De ahí derivan esos motivos de alarma que evoca el Pontífice: "los focos de tensión y contraposición provocados por la creciente desigualdad entre ricos y pobres, por el predominio de una mentalidad egoísta e individualista, que se expresa también en un capitalismo financiero no regulado. Aparte de las diversas formas de terrorismo y delincuencia internacional, representan un peligro para la paz los fundamentalismos y fanatismos que distorsionan la verdadera naturaleza de la religión, llamada a favorecer la comunión y la reconciliación entre los hombres".

Pero, por encima y a pesar de todo, en el ser humano existe un hondo deseo de paz, particularmente sentido en estos tiempos, aunque no se viva ya por desgracia la vieja "tregua de Navidad". Ese anhelo es consecuencia de una condición natural determinada por el fin último de la persona, que no es otro que la felicidad, según la fértil tradición que nace en Aristóteles y se consolida en la Summa Theologiae de Tomás de Aquino.

El pragmatismo lleva a la humanidad a callejones sin salida, caldo de cultivo de las más diversas violencias, singularmente la barbarie del terrorismo. Hay que recuperar sentido filosófico, capacidad de asombro, para revisar las situaciones a la luz de bases antropológicas y éticas consistentes. Así dejarán de ser determinantes los criterios de poder o de beneficio, según los cuales, como reitera Benedicto XVI, "los medios se convierten en fines y viceversa, la cultura y la educación se centran únicamente en los instrumentos, en la tecnología y la eficiencia".

Como no podía ser menos, el Papa insiste en la primacía de la persona, elemento nuclear de la doctrina social de la Iglesia. Limita la tendencia absolutista del Estado moderno, pero ha de influir también en las condiciones de participación política y laboral, así como en un cierta refundación de las teorías y praxis económicas, también a escala internacional. Como expresó en su día con lucidez el hoy Venerable Pablo VI, el desarrollo es el nuevo nombre de la paz.

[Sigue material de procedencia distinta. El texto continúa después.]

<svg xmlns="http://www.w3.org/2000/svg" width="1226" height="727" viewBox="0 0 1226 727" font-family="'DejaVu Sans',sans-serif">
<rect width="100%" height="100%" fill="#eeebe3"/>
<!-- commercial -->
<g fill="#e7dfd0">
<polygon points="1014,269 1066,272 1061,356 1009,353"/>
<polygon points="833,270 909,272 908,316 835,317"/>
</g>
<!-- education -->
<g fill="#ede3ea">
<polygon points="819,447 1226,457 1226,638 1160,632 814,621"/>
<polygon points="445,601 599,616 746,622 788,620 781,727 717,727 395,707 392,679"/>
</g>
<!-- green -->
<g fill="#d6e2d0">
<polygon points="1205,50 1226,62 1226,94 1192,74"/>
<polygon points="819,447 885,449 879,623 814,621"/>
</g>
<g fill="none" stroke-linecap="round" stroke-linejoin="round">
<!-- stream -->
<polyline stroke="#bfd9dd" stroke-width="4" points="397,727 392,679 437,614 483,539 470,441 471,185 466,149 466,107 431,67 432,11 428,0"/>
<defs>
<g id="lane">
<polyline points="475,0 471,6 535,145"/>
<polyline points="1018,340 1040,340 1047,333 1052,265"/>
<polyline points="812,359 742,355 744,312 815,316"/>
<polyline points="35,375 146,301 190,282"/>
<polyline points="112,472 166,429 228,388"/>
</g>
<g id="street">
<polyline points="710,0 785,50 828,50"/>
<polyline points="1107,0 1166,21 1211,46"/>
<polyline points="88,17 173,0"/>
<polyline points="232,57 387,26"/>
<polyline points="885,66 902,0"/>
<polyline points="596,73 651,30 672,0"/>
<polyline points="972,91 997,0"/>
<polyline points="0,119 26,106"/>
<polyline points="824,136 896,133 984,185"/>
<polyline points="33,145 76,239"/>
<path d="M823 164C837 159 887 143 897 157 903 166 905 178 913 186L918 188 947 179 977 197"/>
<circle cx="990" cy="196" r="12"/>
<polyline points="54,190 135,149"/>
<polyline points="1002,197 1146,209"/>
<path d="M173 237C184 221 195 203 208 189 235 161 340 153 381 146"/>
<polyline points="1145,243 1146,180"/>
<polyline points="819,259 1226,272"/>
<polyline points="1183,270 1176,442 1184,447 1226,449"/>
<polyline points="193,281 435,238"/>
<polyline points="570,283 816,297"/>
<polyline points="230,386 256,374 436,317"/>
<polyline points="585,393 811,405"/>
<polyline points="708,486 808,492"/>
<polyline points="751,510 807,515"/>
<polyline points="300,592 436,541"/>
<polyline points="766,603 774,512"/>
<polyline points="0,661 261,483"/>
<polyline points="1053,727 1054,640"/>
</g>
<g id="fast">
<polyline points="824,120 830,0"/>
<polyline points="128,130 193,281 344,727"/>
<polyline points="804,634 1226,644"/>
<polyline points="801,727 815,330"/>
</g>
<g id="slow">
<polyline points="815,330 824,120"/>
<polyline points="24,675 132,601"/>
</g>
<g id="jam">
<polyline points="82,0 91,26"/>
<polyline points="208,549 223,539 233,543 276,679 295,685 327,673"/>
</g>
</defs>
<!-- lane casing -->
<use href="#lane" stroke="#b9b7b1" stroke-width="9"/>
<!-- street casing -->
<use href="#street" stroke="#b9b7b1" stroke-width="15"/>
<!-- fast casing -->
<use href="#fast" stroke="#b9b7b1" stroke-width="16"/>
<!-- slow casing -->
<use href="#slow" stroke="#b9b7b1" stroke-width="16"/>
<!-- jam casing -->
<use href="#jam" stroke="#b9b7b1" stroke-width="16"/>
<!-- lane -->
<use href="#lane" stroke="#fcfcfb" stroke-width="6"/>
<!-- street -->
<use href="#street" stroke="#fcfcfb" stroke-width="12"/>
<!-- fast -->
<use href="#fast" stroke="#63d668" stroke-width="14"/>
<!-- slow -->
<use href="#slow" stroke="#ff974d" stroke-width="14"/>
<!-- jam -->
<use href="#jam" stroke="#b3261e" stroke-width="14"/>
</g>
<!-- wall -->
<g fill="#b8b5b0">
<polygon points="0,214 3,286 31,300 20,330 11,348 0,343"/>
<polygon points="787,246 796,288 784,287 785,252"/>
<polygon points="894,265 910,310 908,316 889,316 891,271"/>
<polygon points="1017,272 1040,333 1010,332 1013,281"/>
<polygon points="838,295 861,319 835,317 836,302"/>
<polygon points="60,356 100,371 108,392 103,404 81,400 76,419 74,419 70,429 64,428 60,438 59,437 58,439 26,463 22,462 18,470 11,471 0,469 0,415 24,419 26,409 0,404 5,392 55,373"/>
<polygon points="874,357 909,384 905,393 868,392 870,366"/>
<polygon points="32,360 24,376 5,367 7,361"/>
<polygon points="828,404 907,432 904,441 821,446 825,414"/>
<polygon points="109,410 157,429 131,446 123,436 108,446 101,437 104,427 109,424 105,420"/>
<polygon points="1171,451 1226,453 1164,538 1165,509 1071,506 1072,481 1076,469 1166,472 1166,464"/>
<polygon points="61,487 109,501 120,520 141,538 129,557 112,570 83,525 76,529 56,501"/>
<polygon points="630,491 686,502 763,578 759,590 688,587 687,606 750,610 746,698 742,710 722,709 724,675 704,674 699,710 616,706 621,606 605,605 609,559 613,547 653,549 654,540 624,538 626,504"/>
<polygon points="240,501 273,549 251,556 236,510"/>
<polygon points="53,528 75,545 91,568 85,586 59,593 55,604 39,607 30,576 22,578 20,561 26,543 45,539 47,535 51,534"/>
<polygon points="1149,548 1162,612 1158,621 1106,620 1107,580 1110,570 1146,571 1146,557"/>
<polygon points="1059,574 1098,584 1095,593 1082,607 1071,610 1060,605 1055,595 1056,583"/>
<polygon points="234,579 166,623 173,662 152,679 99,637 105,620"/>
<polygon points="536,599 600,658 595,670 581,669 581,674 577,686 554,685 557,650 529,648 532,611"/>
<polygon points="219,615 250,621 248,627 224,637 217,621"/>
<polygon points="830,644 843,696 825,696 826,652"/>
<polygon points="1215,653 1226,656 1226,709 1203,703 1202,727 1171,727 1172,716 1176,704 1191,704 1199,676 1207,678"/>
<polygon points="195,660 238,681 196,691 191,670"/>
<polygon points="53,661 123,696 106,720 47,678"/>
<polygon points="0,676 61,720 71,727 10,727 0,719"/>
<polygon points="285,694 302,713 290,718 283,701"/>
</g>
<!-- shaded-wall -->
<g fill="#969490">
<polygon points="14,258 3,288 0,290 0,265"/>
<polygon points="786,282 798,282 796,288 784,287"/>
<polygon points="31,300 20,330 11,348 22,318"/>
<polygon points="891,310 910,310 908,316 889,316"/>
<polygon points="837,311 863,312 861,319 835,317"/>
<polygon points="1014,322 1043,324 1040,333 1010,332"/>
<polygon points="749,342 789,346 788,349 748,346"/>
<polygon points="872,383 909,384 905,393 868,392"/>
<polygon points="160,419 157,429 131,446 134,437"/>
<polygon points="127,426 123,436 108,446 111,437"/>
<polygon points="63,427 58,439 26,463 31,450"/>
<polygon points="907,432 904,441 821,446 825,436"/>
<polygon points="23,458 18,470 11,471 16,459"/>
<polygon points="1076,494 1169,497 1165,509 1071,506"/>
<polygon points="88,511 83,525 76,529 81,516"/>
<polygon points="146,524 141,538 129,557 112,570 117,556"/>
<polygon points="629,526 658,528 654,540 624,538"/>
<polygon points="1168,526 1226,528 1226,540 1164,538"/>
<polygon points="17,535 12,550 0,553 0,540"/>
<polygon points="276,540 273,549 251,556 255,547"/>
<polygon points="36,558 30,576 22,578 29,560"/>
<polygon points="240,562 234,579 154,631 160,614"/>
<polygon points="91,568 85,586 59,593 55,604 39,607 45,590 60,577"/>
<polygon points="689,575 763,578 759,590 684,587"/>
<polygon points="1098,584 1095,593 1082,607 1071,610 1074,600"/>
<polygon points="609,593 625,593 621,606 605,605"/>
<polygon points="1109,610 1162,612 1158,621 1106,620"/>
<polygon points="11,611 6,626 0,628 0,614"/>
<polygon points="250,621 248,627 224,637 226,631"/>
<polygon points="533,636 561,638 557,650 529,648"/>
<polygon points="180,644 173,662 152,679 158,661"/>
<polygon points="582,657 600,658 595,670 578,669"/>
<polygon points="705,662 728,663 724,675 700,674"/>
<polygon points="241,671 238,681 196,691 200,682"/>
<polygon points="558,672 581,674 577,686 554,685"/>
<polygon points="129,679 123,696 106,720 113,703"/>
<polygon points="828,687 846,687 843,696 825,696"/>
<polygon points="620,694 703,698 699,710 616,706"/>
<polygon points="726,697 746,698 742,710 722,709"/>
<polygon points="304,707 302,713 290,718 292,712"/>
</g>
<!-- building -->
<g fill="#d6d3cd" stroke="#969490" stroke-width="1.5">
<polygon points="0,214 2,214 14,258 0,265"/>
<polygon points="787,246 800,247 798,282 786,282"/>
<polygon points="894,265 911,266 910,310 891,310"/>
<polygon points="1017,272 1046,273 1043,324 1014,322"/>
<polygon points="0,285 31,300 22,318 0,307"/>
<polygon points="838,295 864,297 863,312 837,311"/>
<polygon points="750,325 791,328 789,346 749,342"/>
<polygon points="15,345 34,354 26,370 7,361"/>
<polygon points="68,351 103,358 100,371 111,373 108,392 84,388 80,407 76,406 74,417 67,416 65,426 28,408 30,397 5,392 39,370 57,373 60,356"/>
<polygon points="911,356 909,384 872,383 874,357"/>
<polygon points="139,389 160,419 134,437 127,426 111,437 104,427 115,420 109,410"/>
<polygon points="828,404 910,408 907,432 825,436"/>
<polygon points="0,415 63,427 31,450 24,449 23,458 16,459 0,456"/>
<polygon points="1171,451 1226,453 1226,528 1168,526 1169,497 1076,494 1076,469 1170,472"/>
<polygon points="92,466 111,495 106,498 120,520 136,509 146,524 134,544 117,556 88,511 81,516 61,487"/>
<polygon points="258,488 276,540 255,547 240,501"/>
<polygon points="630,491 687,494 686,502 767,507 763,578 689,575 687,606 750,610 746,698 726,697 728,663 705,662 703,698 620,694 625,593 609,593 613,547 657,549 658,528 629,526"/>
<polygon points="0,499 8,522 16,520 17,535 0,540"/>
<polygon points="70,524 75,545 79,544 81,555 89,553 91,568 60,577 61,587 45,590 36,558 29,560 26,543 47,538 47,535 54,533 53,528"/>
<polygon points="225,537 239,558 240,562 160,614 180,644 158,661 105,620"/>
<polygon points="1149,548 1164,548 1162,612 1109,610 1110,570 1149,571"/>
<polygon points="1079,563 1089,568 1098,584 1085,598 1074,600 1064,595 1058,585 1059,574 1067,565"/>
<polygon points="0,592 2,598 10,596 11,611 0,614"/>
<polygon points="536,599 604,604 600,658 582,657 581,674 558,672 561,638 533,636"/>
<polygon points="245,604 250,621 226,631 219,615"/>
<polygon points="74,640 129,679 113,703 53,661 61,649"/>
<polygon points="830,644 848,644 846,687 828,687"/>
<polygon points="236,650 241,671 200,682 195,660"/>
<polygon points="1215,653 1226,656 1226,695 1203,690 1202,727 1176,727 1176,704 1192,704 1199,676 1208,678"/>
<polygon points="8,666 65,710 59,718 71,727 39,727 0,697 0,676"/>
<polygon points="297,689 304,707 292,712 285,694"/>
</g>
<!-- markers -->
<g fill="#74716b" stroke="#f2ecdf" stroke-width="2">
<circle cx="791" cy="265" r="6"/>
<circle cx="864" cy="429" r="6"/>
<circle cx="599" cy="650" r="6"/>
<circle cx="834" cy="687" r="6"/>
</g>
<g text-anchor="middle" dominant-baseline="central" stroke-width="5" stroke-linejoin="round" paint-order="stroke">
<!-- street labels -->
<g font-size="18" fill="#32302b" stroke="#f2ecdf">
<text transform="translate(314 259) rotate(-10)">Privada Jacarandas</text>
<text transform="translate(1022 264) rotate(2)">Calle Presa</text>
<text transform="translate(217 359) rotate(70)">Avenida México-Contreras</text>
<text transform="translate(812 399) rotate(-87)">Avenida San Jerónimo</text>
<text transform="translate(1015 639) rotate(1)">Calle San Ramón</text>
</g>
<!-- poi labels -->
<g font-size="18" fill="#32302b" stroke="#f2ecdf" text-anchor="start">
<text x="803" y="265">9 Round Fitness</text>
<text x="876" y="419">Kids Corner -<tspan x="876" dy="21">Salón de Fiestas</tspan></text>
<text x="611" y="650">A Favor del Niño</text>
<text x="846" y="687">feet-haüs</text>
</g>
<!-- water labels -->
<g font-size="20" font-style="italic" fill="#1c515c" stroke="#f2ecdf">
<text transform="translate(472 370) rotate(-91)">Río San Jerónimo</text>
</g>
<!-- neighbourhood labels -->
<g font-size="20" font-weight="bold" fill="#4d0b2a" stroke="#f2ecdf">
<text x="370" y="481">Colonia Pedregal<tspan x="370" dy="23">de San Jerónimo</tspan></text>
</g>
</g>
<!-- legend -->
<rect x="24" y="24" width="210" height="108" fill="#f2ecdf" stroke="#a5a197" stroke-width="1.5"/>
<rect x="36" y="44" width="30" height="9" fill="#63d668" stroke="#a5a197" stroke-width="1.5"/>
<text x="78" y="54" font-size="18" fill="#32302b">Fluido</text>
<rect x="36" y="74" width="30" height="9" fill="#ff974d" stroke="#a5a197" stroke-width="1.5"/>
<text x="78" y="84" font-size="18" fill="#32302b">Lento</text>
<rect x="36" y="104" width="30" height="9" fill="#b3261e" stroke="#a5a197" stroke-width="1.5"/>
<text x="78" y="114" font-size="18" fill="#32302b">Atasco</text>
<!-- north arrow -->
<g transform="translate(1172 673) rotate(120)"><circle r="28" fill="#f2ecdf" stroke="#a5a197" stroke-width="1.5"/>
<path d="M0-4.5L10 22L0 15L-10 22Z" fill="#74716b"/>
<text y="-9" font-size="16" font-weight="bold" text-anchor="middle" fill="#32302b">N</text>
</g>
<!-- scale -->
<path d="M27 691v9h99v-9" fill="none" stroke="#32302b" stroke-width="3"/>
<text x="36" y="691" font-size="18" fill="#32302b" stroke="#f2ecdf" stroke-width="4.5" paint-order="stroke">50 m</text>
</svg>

Lo más difícil de todo quizá –basta pensar en Israel y Palestina‑ es la incorporación a la cultura y a la ética contemporáneas del concepto cristiano del perdón: "reconocer las propias culpas, aceptar las disculpas sin exigirlas y, en fin, perdonar, de modo que los errores y las ofensas puedan ser en verdad reconocidos para avanzar juntos hacia la reconciliación".

 

Desde luego, como escribía Jesús Ballesteros en su libro de 2006, es preciso repensar la paz, desde puntos de partida y llegada irrenunciables: el respeto a la dignidad de la persona, negado o humillado por la violencia, exige profundizar en las bases antropológicas de la paz.